Zakutney s’élancera aux Mondiaux

Quand il ne se trouve pas à la palestre de Penn State, Samuel Zakutney prend place en salle de classe où il zieute deux baccalauréats. Un en génie biomédical, l’autre en génie mécanique.

« Je suis pas mal occupé », avoue le gymnaste franco-ontarien d’Ottawa, qui vient d’entamer sa troisième année à cette réputée université américaine 

Son horaire de fou vient drôlement d’être chamboulé dans les dernières heures. L’athlète qui fêtera samedi ses 20 ans a appris qu’il représentera le Canada aux championnats du monde de gymnastique à Doha, au Qatar, du 25 octobre au 3 novembre.

Tout ça à deux ans des prochains Jeux olympiques prévus à Tokyo.

« Ça signifie que je me rapproche de mon but ultime d’aller aux Jeux. Ce n’est plus juste de la fantaisie», se réjouit Zakutney, qui pratique la gymnastique depuis 15 ans. Ses débuts, il les a effectués au Centre de gymnastique d’Ottawa. Une équipe à laquelle il est encore identifié même si le jeune homme fait carrière maintenant dans la NCAA.

Au fil des ans, Zakutney a remporté son lot de médailles aux diverses compétitions nationales, que ce soit Élite Canada ou les championnats canadiens. Il a obtenu quelques affectations internationales en 2018, gagnant notamment une médaille d’argent à la barre fixe à la Coupe du monde de Mersin, en Turquie.

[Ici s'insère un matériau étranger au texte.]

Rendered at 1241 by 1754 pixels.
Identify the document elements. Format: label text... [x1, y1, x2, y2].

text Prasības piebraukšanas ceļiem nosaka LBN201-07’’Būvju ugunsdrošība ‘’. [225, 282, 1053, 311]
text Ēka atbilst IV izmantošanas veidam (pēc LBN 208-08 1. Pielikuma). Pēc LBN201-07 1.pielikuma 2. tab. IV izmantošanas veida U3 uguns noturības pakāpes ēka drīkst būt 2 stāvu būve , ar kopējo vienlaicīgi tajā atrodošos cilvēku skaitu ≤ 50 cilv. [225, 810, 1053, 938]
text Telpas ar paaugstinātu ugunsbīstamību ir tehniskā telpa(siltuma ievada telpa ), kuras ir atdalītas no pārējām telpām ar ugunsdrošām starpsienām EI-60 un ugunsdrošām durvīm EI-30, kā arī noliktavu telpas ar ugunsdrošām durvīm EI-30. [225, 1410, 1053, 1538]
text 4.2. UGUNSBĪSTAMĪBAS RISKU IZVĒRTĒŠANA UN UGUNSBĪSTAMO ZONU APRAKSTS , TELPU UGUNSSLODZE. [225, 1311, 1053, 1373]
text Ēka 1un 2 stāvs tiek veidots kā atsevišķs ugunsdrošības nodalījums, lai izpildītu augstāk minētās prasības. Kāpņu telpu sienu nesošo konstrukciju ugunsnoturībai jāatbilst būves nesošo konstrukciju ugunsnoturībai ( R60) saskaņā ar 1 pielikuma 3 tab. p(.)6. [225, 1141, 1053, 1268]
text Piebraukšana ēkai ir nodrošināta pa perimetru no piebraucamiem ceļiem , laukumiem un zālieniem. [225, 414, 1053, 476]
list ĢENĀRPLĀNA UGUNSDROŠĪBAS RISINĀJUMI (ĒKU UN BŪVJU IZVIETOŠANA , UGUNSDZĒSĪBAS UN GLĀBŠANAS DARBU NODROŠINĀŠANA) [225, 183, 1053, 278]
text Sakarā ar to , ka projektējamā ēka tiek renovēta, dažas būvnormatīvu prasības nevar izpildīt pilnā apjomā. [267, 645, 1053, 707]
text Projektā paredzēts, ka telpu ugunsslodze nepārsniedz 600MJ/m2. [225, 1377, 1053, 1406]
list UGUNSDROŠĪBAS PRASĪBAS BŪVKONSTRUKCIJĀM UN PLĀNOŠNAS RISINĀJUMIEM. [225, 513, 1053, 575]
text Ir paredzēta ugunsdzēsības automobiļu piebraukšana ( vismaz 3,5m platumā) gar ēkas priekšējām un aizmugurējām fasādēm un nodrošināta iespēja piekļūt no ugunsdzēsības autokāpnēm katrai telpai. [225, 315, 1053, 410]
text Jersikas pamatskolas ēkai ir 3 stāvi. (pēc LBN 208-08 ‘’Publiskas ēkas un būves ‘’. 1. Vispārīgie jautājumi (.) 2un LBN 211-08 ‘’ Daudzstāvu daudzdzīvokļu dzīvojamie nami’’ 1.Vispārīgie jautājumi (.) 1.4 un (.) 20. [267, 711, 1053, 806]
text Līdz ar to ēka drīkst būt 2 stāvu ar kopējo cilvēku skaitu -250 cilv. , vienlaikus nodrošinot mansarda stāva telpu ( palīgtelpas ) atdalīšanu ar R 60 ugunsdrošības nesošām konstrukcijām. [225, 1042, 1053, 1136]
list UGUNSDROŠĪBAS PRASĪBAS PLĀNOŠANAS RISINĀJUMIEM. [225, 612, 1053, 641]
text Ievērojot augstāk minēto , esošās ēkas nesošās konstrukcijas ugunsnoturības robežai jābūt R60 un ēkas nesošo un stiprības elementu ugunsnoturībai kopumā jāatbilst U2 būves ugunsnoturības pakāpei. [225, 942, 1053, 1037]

Aux Mondiaux, on le verra aussi à un autre engin auquel il excelle depuis son enfance, les barres parallèles.

«Mon but sera d’acquérir de l’expérience là-bas. J’ai hâte aussi de rencontrer des gymnastes que j’admire depuis mes débuts, que je regarde souvent sur vidéo. Maintenant, j’ai la chance d’être en compétition contre eux ! J’ai hâte aussi de voir comment l’équipe canadienne va se classer.»

Zakutney sera le bébé d’une formation «jeune» dont la majorité de ses membres vient à peine de franchir le cap de la vingtaine. Ses coéquipiers seront à Doha pour apprendre.

«La prochaine fois, je pense que l’équipe va faire beaucoup de dommage prédit le gymnaste, qui se dit en bonne santé.

«J’ai eu plus de bobos que les années précédentes. Mais je me suis bien reposé et je me sens bien et surtout prêt. Je me suis assuré de bien faire mes exercices de réhabilitation.»

Après les Mondiaux, ce sera le retour à Penn State. Un endroit que Zakutney adore.

Ce dernier a redécouvert ce plaisir que lui procurait la gymnastique à ses débuts.

«Nous avons 12 compétitions au lieu de quatre. Oui, c’est plus épuisant, mais j’ai appris à m’amuser beaucoup plus. Puis j’ai développé beaucoup ma confiance en compétition.»

Une confiance qui sera mise à l’épreuve dans trois semaines face à ses idoles au Qatar.